According to the company, a test fleet is already on the road in Detroit. Mobileye launched its first test fleet in Jerusalem in 2018 and added one in Munich in 2020.

Mobileye combines a complete self-driving stack that is taking a three-pronged strategy to develop and deploy automated vehicle technology – including redundant sensing subsystems based on camera, radar and LIDAR technology – with its REM mapping system and with a Rule-based responsibility-sensitive security (RSS) driving policy. Mobileye’s REM mapping system essentially crowdsources data by tapping into nearly 1 million vehicles equipped with its technology to create high-definition maps, which can be used to support ADAS and autonomous driving systems. Shashua said that mobile technology can now automatically map the world and track approximately 8 million kilometers daily and a distance of about 1 billion kilometers has been completed.

Shashua said that this strategy would allow the company to launch and operate commercial robotaxi services efficiently and at the same time bring the technology to consumer passenger vehicles by 2025.

Mobileye has long dominated a niche in the automotive world as a developer of computer vision sensor systems that help prevent collisions. In 2018, the company expanded its focus beyond being the only supplier to become a robotxy operator; It is now aiming to bring autonomous vehicle technology to passenger cars by developing its computer vision technology with the new LIDAR SoC, which is developing with Intel.

Mobileye has already partnered with Luminar to supply LIDAR for its Robotaxis. However, Mobileye revealed more about the Lidar SoC that it says will be ready for passenger vehicles by 2025. Neither Shashua nor Weast would say that if it planned to end its partnership with Lumineer, its own Lidar SoC was ready for the market.

LIDAR, which will use Intel’s exclusive Silicon Photonics fab, is notable because Mobileye is known for its camera-based technology. And yet it is not retreating from that camera-first approach. Shashua explained that Mobileye believes the best technical and business approach is to develop a camera-first system and use LIDAR and radar as add-ons for redundancy.

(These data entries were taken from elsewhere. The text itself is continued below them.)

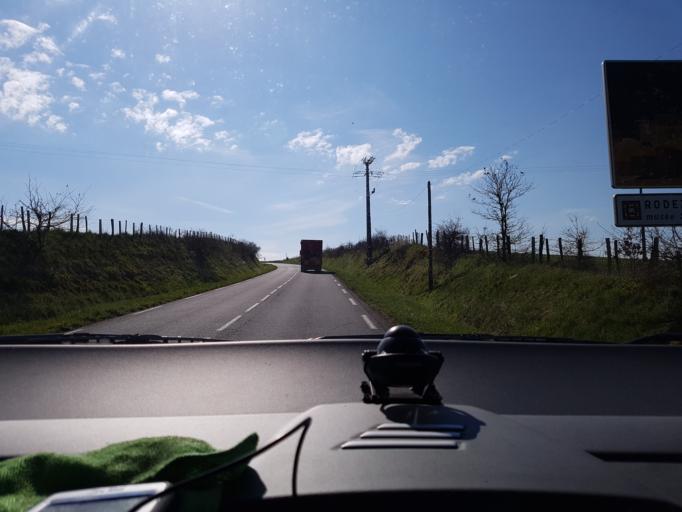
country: FR
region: Midi-Pyrenees
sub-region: Departement de l'Aveyron
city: Moyrazes
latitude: 44.3730
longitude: 2.4616
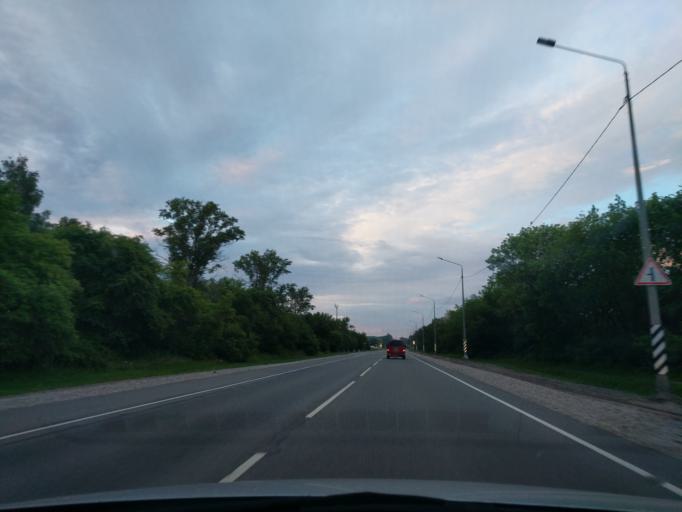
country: RU
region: Kaluga
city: Obninsk
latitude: 55.0668
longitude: 36.6016
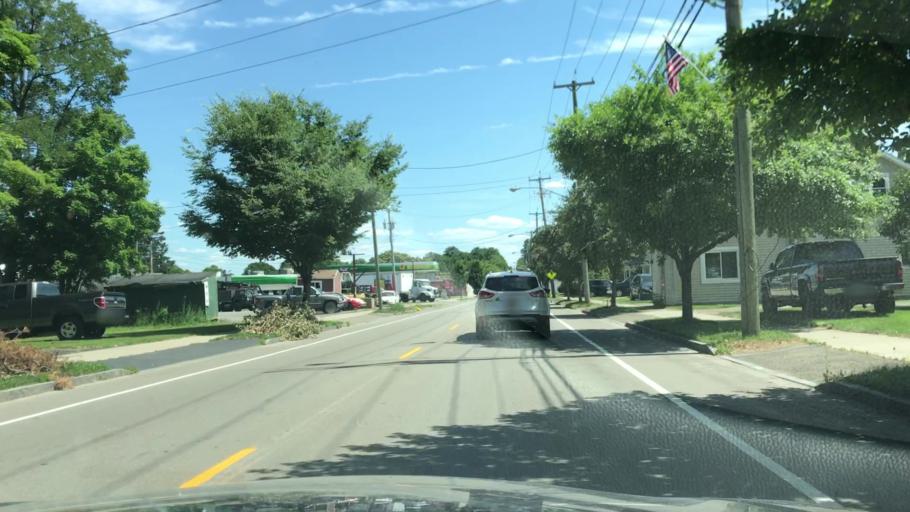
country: US
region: New York
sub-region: Livingston County
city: Mount Morris
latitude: 42.7325
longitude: -77.8782
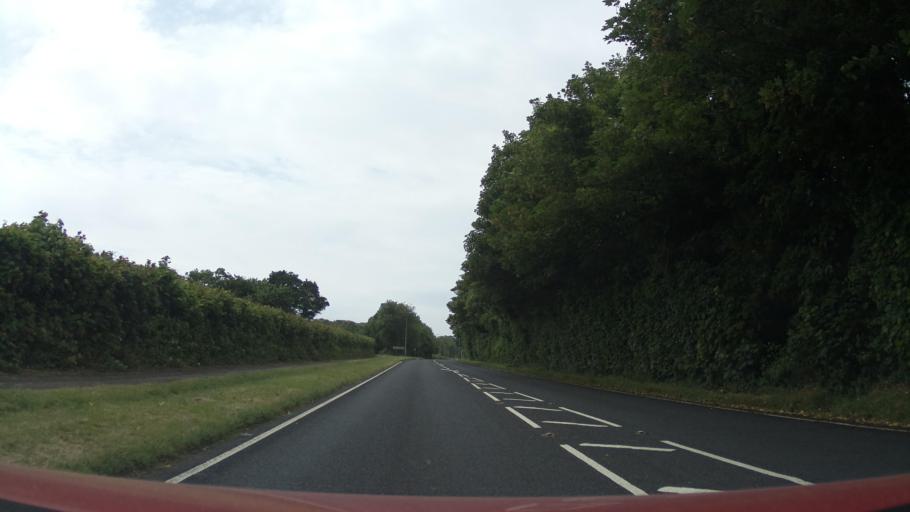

“The idea is that you have this camera subsystem,” Shashua said. “Since it’s camera-based, it’s at the consumer price level. So now you have scalable thinking. And this scalable thinking is really a treat to maintain for a long time until level four becomes ubiquitous.”

Shashua pointed to his long-term high-volume agreement with Geely Auto for advanced driver-assistance systems, for example how the camera-first approach could be adapted later. Lidar and radar can be combined to support more automation capabilities once the market is ready.